Work Schedule and Location:
- Work Hours: Full time, salaried position. Flexibility required to meet business needs.
- Primary Hospital Locations: This position is onsite and will require travel to supporting locations to ensure operational alignment and team support.
- Shore Medical Center – 100 Medical Center Way, Somers Point NJ 08422
- Cape Regional Health System (Cooper) – 2 Stone Harbor Blvd. Cape May Court House, NJ. 08210
- Additional Locations: supported remotely.
- UHS Behavioral, Nevada
- Nathan Adelson, Nevada
- Valley Medical Center, Washington State
Key Responsibilities
- Lead, manage, and develop a team of Eligibility Specialists, ensuring alignment with organizational goals and standards.

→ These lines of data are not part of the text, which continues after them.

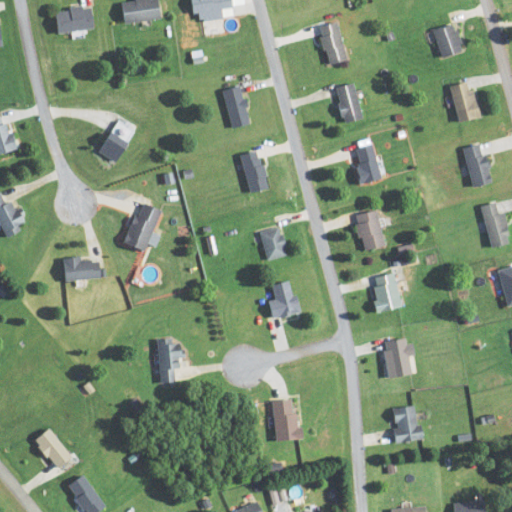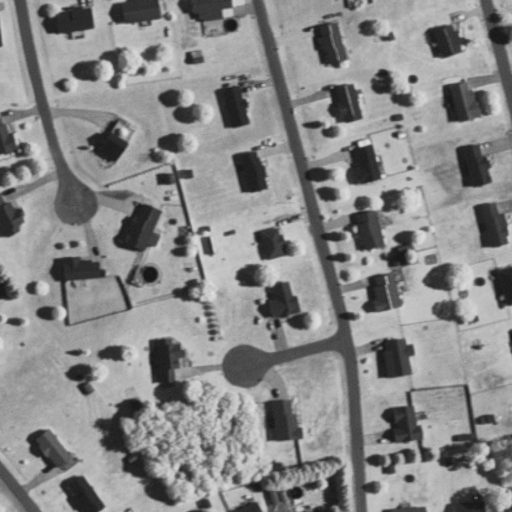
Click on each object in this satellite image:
building: (210, 5)
building: (140, 10)
building: (73, 19)
building: (0, 40)
building: (447, 40)
building: (332, 42)
road: (499, 48)
building: (464, 101)
building: (348, 102)
road: (42, 104)
building: (235, 106)
building: (5, 136)
building: (115, 141)
building: (366, 162)
building: (476, 165)
building: (253, 171)
building: (9, 217)
building: (494, 224)
building: (141, 226)
building: (368, 230)
building: (273, 243)
road: (325, 253)
building: (80, 268)
building: (506, 284)
building: (385, 292)
building: (282, 300)
road: (294, 352)
building: (398, 358)
building: (168, 360)
building: (285, 419)
building: (406, 424)
building: (52, 448)
road: (16, 489)
building: (85, 495)
building: (469, 506)
building: (249, 507)
building: (408, 509)
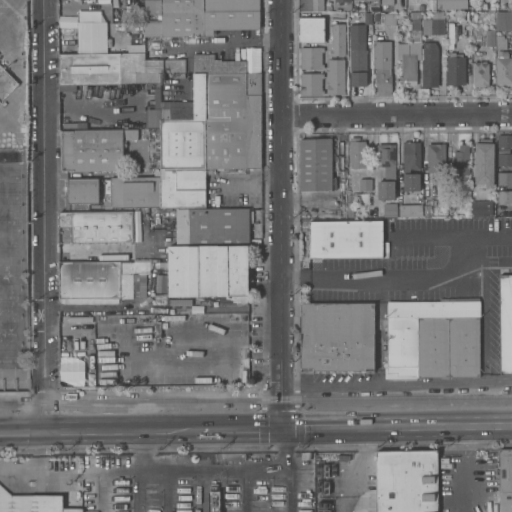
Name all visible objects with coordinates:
building: (343, 0)
building: (364, 0)
building: (114, 1)
building: (340, 1)
building: (377, 1)
building: (386, 1)
building: (385, 2)
building: (451, 3)
building: (309, 4)
building: (311, 4)
building: (450, 4)
building: (492, 4)
building: (150, 7)
building: (375, 7)
building: (121, 16)
building: (203, 16)
building: (206, 16)
building: (367, 17)
building: (389, 18)
building: (503, 20)
building: (502, 21)
building: (19, 23)
building: (433, 23)
building: (428, 24)
building: (414, 27)
building: (150, 29)
building: (309, 29)
building: (312, 29)
building: (489, 37)
building: (338, 38)
building: (336, 40)
building: (450, 44)
building: (356, 55)
building: (357, 55)
building: (310, 56)
building: (308, 58)
building: (106, 59)
building: (407, 59)
building: (107, 61)
building: (502, 61)
building: (408, 63)
building: (430, 64)
building: (428, 65)
building: (382, 66)
building: (502, 67)
building: (381, 68)
building: (455, 68)
building: (454, 71)
building: (479, 73)
building: (480, 73)
building: (335, 75)
building: (334, 77)
building: (310, 83)
building: (309, 84)
building: (155, 91)
road: (396, 115)
building: (151, 118)
building: (72, 126)
building: (130, 133)
building: (196, 137)
building: (504, 139)
building: (503, 140)
building: (90, 147)
building: (92, 150)
building: (357, 152)
building: (356, 153)
building: (385, 154)
building: (503, 156)
building: (436, 157)
building: (434, 158)
building: (504, 159)
building: (459, 160)
building: (460, 160)
building: (315, 163)
building: (483, 163)
building: (314, 165)
building: (411, 165)
building: (483, 165)
building: (409, 166)
building: (386, 169)
building: (504, 169)
building: (504, 177)
building: (503, 178)
building: (203, 181)
building: (364, 183)
building: (364, 184)
building: (82, 190)
building: (384, 190)
building: (81, 191)
building: (450, 193)
building: (504, 195)
building: (504, 196)
building: (432, 200)
building: (482, 207)
building: (480, 208)
building: (389, 209)
building: (406, 209)
building: (426, 209)
building: (395, 210)
road: (281, 214)
road: (44, 215)
building: (97, 226)
building: (100, 226)
building: (345, 238)
building: (343, 239)
building: (212, 256)
road: (331, 276)
building: (98, 279)
building: (97, 280)
road: (383, 280)
road: (488, 297)
building: (505, 322)
building: (505, 322)
building: (336, 335)
building: (335, 336)
building: (433, 337)
building: (431, 338)
road: (397, 384)
railway: (255, 398)
road: (397, 426)
road: (239, 429)
traffic signals: (282, 429)
road: (20, 430)
road: (118, 430)
road: (284, 448)
road: (139, 450)
road: (466, 468)
road: (17, 469)
road: (139, 471)
building: (506, 481)
building: (402, 483)
building: (419, 483)
road: (291, 489)
road: (246, 490)
road: (104, 491)
building: (31, 498)
building: (213, 500)
building: (32, 503)
road: (137, 506)
building: (298, 510)
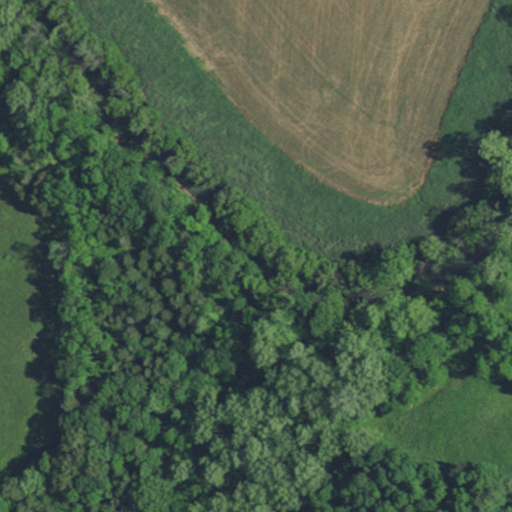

- Oversee daily operations of the team, including workload distribution, optimization, and meeting service-level agreements with the Client.
- Monitor team and individual performance and quality metrics, providing regular feedback and implement corrective action and performance improvement plans as necessary.
- Creates and deliver training programs, ensuring colleagues are equipped with knowledge and skills to succeed in their roles.
- Collaborate with senior leadership to develop and execute strategies for improving patient eligibility processes and outcomes.
- Act as an escalation point for complex cases, working with internal and external stakeholders to resolve issues promptly.
- Partner with hospital leadership, government agencies, and other departments to ensure seamless processes and patient care.
- Maintain accurate and confidential records in compliance with HIPAA and organizational policies.
- Efficiently use multiple systems and databases to gather, track, and report on patient data.
- Complete special projects, as assigned.
Required
Qualifications & Competencies:
- Bachelors Degree in healthcare administration, business, other related field or equivalent experience.
- Proficiency in English and Spanish
- At least 5 years of experience in healthcare eligibility, revenue cycle, or financial counseling roles, with successful demonstration of leadership or mentor experience.
- Proven ability to lead and motivate teams, fostering a culture of collaboration and accountability.
- Excellent problem-solving skills, with ability to de-escalate and/or resolve complex patient or operational issues.
- Flexibility to provide support to multiple hospital locations within assigned market, as based on operational needs.
- Strong organizational skills with the ability to handle multiple priorities and maintain accuracy and attention to detail.
- Excellent verbal and written communication skills, with the ability to explain complex information clearly and empathetically.
- Ability to identify solutions to financial challenges, leveraging program knowledge to benefit patients.
- Capability to work in a fast-paced environment with changing priorities and patient needs.
- Demonstrate genuine care for patients’ needs and concerns, building trust and rapport.
- Work effectively with colleagues, hospital staff, and external agencies to achieve shared goals.
- Ensure all documentation is accurate, complete, and submitted on time.
- Reliable transportation, a valid driver’s license, and ability to travel within assigned service area.
- Travel: 30%
Preferred
- Familiarity with state and federal assistance programs such as Charity Care, Medicaid, Medicare, and Social Security Disability.
- Knowledge of medical terminology and healthcare accounts receivable processes.
Note: Savista is required by state specific laws to include the salary range for this role when hiring a resident in applicable locations. The salary range for this role is from $45,000.00 to 58,000.00. However, specific compensation for the role will vary within the above range based on many factors including but not limited to geographic location, candidate experience, applicable certifications, and skills.
SAVISTA is an Equal Opportunity Employer and does not discriminate against any employee or applicant for employment because of race, color, age, veteran status, disability, national origin, sex, sexual orientation, religion, gender identity or any other federal, state or local protected class.